Search the records for the string "center", then copy each line that has it.

[Saved data entries]
.....

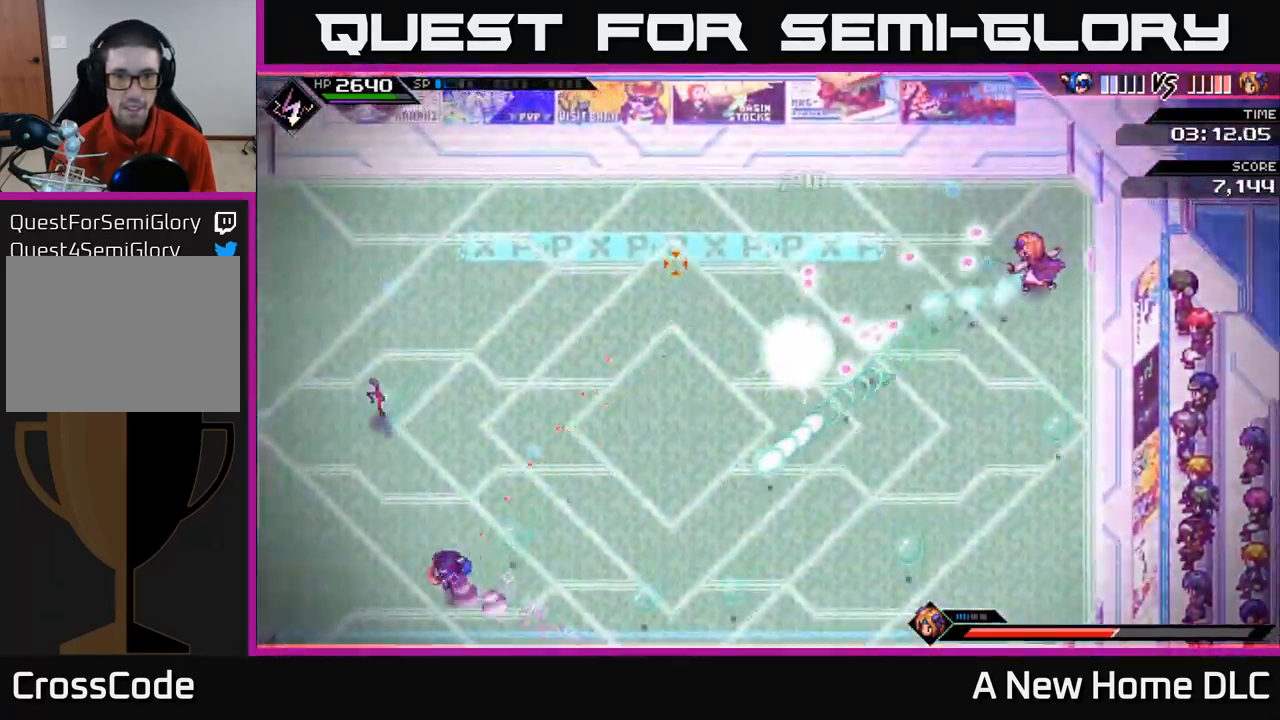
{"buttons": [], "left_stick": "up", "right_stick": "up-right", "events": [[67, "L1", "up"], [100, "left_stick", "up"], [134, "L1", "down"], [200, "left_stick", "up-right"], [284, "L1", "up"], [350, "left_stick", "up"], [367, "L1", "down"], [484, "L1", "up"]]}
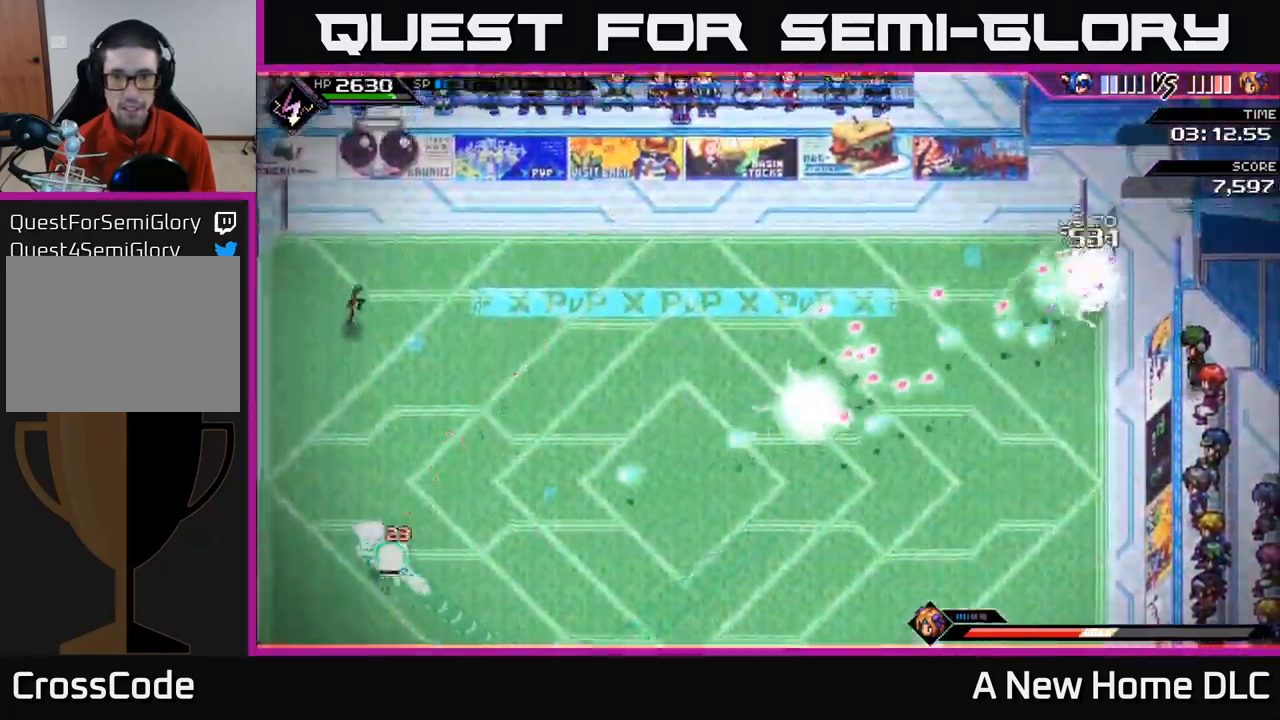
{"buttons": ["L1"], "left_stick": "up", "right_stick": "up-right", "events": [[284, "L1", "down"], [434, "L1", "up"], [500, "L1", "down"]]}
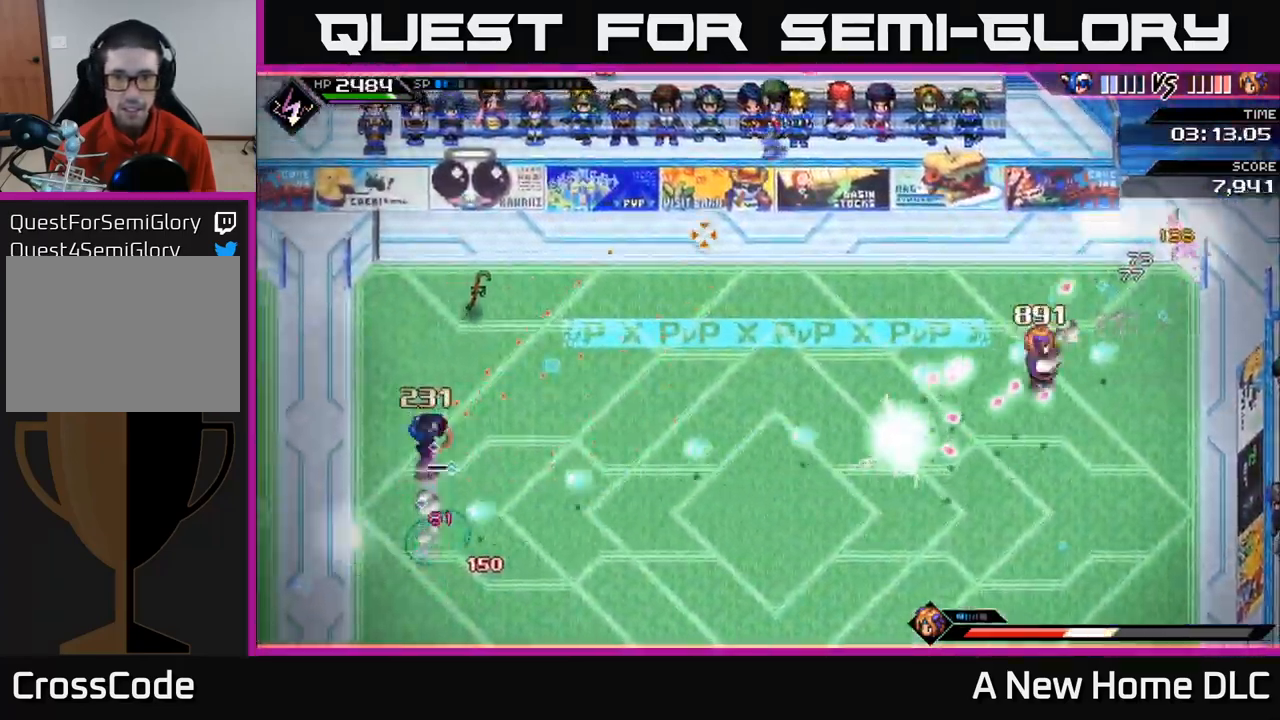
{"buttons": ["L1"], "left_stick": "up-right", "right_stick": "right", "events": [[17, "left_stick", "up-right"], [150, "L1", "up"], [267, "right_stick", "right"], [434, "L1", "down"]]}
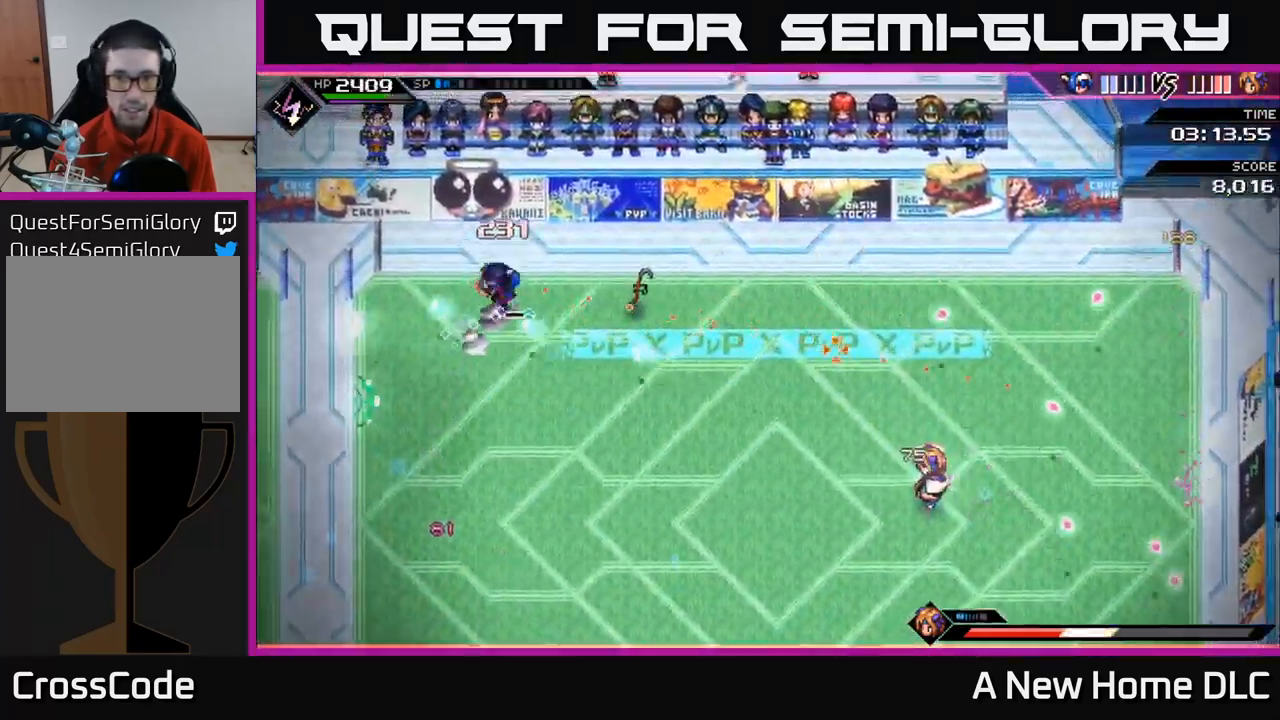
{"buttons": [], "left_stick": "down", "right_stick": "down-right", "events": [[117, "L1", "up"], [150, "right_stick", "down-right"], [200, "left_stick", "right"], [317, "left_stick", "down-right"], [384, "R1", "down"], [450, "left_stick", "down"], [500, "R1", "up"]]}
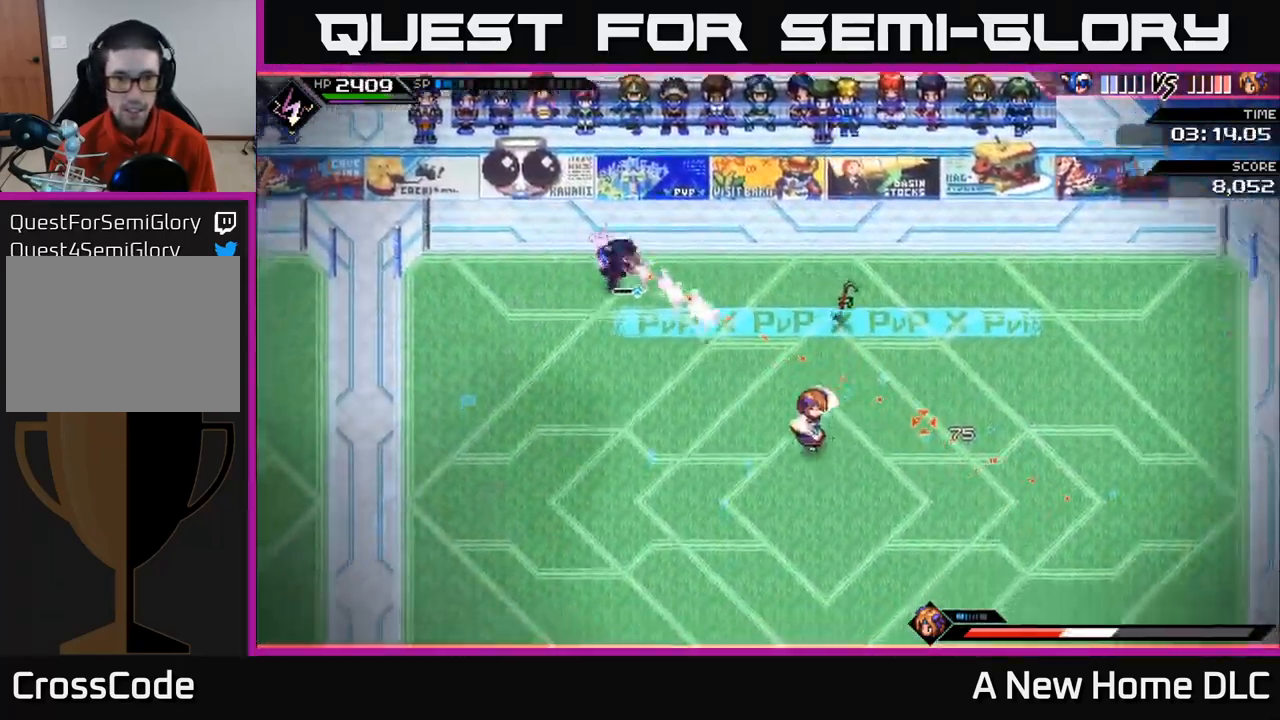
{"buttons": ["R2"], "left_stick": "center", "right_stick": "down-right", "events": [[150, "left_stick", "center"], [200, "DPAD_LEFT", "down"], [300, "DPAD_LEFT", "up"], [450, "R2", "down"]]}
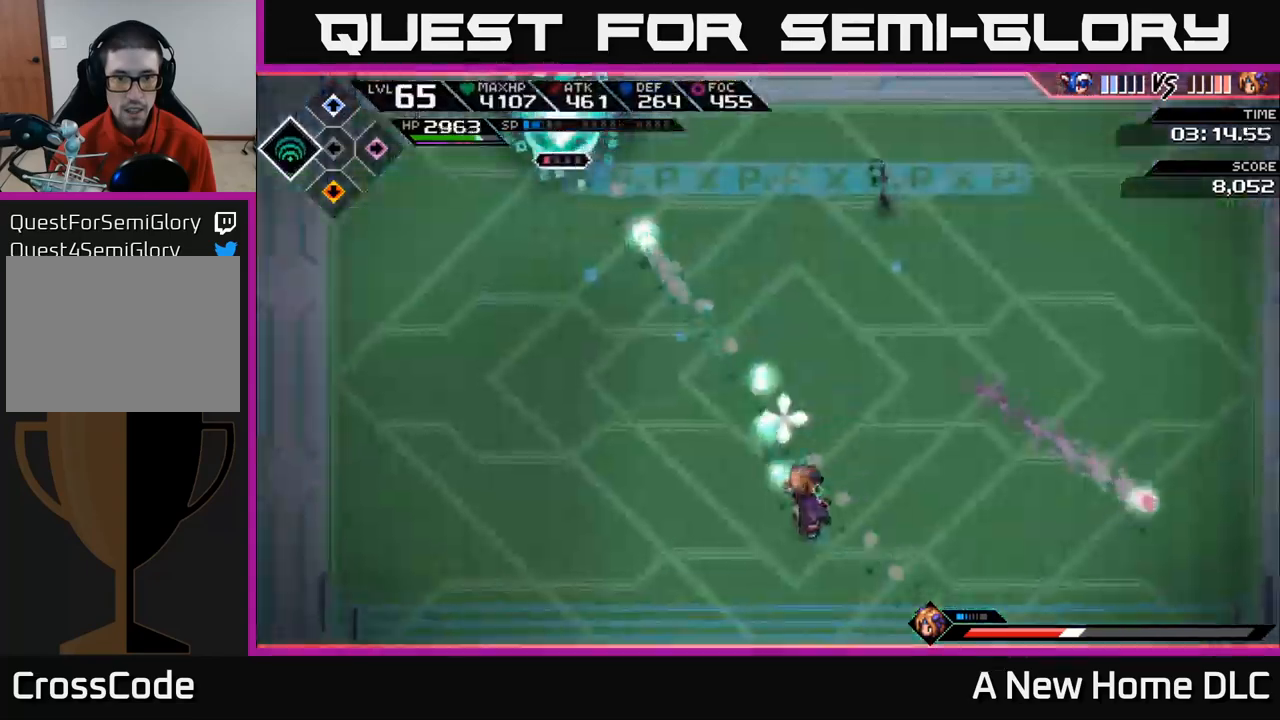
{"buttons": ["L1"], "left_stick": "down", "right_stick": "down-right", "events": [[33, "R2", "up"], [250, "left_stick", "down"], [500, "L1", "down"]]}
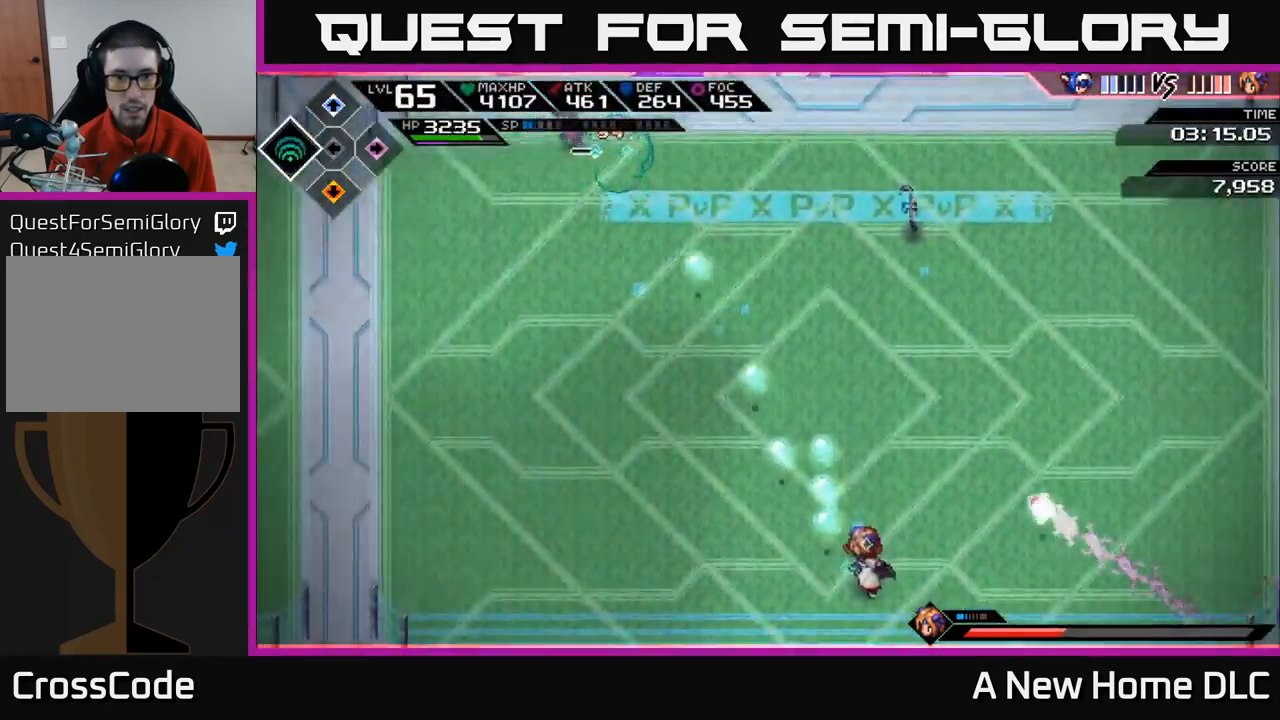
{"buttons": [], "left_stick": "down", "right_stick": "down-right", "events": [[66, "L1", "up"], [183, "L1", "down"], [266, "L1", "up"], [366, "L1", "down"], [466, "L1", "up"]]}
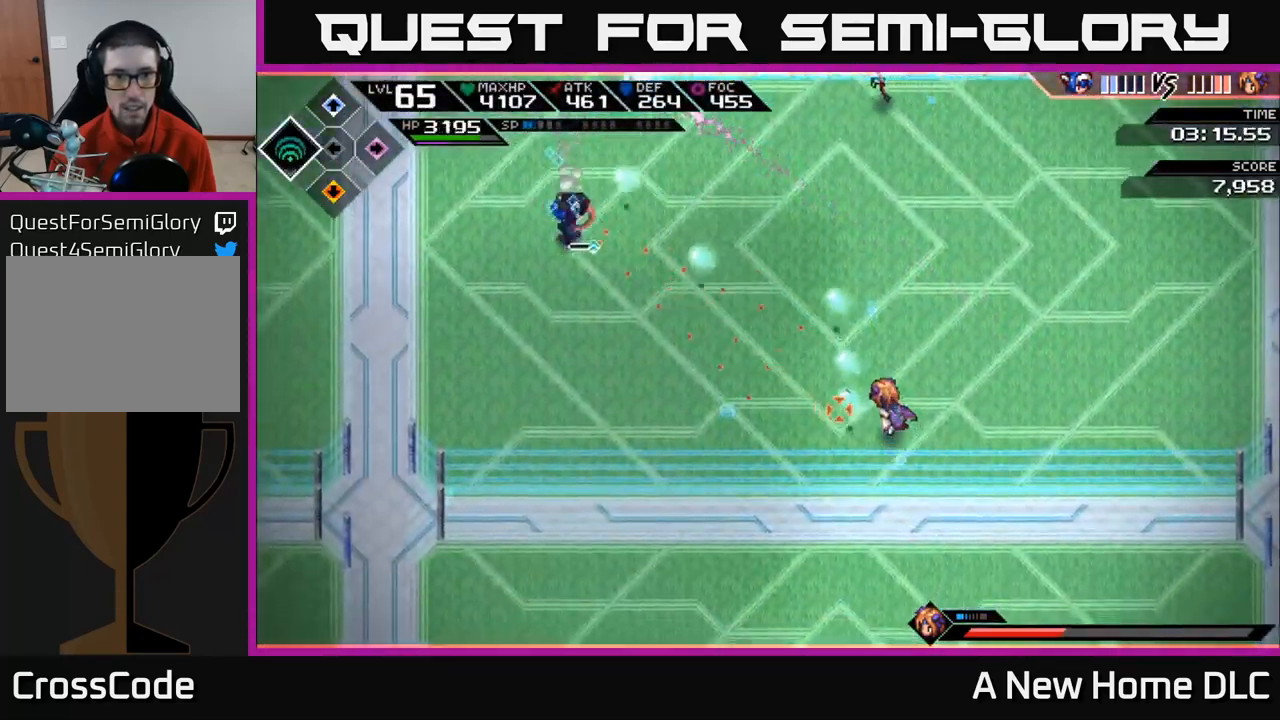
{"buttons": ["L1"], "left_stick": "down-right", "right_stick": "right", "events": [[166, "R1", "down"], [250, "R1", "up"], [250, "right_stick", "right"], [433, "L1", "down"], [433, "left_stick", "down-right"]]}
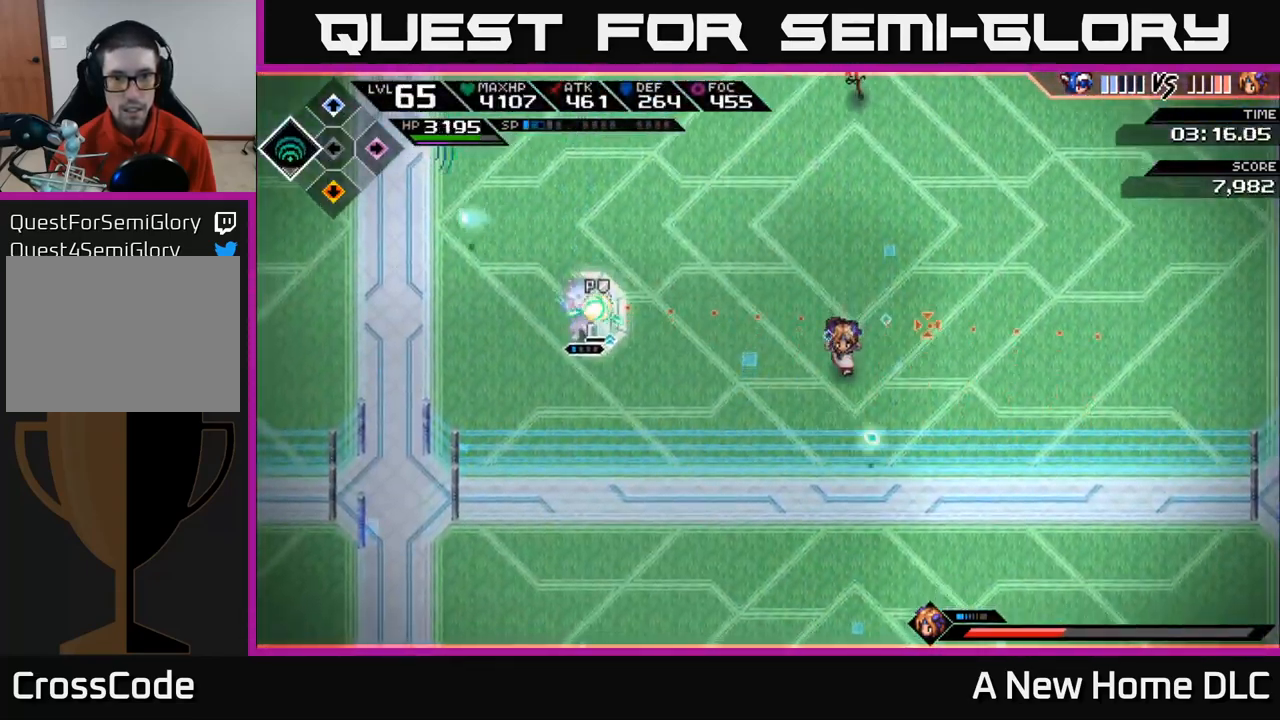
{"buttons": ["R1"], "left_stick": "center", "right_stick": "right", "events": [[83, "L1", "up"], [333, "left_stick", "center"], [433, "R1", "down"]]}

.....

▶ [Solution to the exercise]:
{"buttons": ["R2"], "left_stick": "center", "right_stick": "down-right", "events": [[150, "left_stick", "center"], [200, "DPAD_LEFT", "down"], [300, "DPAD_LEFT", "up"], [450, "R2", "down"]]}
{"buttons": ["R1"], "left_stick": "center", "right_stick": "right", "events": [[83, "L1", "up"], [333, "left_stick", "center"], [433, "R1", "down"]]}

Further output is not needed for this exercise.